Korea, however, has not been aggressive in its development of the AI sector. According to the Korea Evaluation Institute of Industrial Technology, if the United States’ level of AI development is 100, Korea stands at just 73.1. This is 10 points behind Europe (85.7) and Japan (83.7).

As a result, the nation could be in danger of offering up the domestic market to foreign companies before native AI technology can put up a fight.

“Korea used to lag in the health care and financial technology sector, but we have caught up fast thanks to increasing investment,” said Prof. Lee Kyoung-jun of Kyunghee University’s business department. “We need to secure our competitiveness by focusing our investments on industry-specific AI development.”

Despite the lag, Korean companies are getting ready to compete with foreign giants. Samsung is developing a new IoT platform that will provide consumers with appropriate solutions before they ask for it by analyzing their needs through AI. The electronics company is also investing more in AI-focused start-ups.

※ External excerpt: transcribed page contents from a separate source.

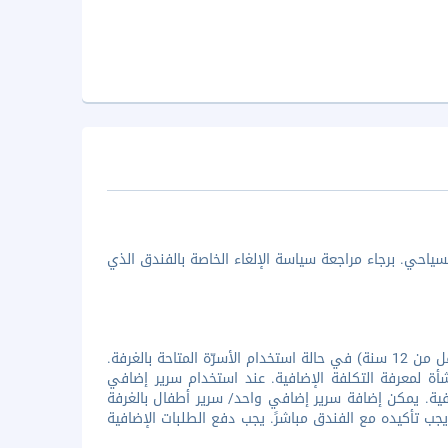
ياحي. برجاء مراجعة سياسة الإلغاء الخاصة بالفندق الذي
جميع الأطفال مُرحب بهم فى الفندق. تقدم المنشأة إقامة مجانية لطفل واحد (أقل من 12 سنة) في حالة استخدام الأسرّة المتاحة بالغرفة.
ة لمعرفة التكلفة الإضافية. عند استخدام سرير إضافي
افية. يمكن إضافة سرير إضافي واحد/ سرير أطفال بالغرفة
ويجب تأكيده مع الفندق مباشرً. يجب دفع الطلبات الإضافية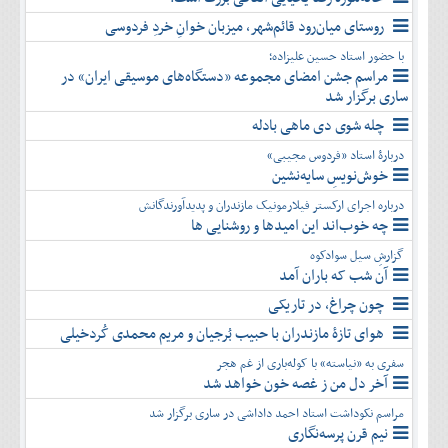
روستای میان‌رود قائم‌شهر، میزبان خوانِ خردِ فردوسی
با حضور استاد حسین علیزاده؛
مراسم جشن امضای مجموعه «دستگاه‌های موسیقی ایران» در
ساری برگزار شد
چله شوی دی ماهی بادله
دربارۀ استاد «فردوس مجیبی»
خوش‌نویسِ سایه‌نشین
درباره اجرای ارکستر فیلارمونیک مازندران و پدیدآورندگانش
چه خوب‌اند این امیدها و روشنایی ها
گزارشِ سیل سوادکوه
آن شب که باران آمد
چون چراغ، در تاریکی
هوای تازۀ مازندران با حبیب بُرجیان و مریم محمدی کُردخیلی
سفری به «نیاسته» با کوله‌باری از غم هجر
آخر دل من ز غصه خون خواهد شد
مراسم نکوداشت استاد احمد داداشی در ساری برگزار شد
نیم قرن پرسه‌نگاری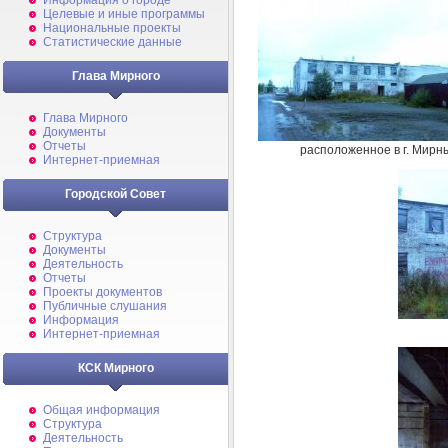
Информация о городе
Целевые и иные программы
Национальные проекты
Статистические данные
Глава Мирного
Глава Мирного
Документы
Отчеты
расположенное в г. Мирн
Интернет-приемная
Городской Совет
Структура
Документы
Деятельность
Отчеты
Проекты документов
Публичные слушания
Информация
Интернет-приемная
КСК Мирного
Общая информация
Структура
Деятельность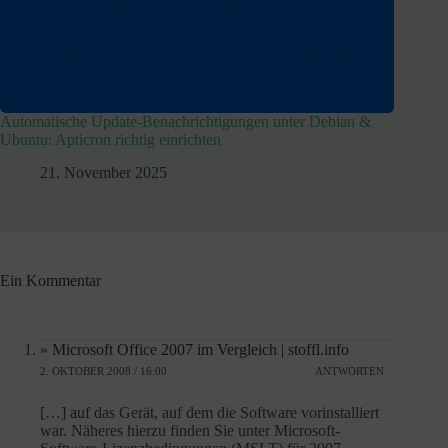
Automatische Update-Benachrichtigungen unter Debian &
Ubuntu: Apticron richtig einrichten
21. November 2025
Ein Kommentar
» Microsoft Office 2007 im Vergleich | stoffl.info
2. OKTOBER 2008 / 16:00
ANTWORTEN
[…] auf das Gerät, auf dem die Software vorinstalliert
war. Näheres hierzu finden Sie unter Microsoft-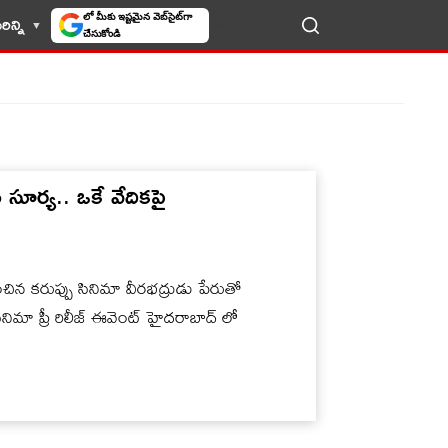
లో మీకు ఇష్టమైన వెబ్‌సైట్‌గా
ిన్ని
LIVE TV
చేసుకోండి
టిన సూర్య.. ఒకే వేదికపై
 కరుప్పు సినిమా వీరభద్రుడు పేరుతో
ిమా ప్రీ రిలీజ్ ఈవెంట్ హైదరాబాద్ లో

“We are basically researching every application of AI,” said Lee Geun-bae, executive director at the joint research center of Samsung Electronics and Seoul National University.

Domestic companies such as SK Telecom, Naver, Kakao and NCSoft are also speeding up their development of AI-related services including voice recognition, games, search and translation.

“Korea is behind in technological development and platform domination, but we still have the ability to closely follow the major pioneers in the industry,” said Prof. Song Dae-gene of Chungbuk National University’s management information systems department. “With the nation’s unique ‘fast follower’ strategy, Korea may well catch up with the market trends and then take the lead.”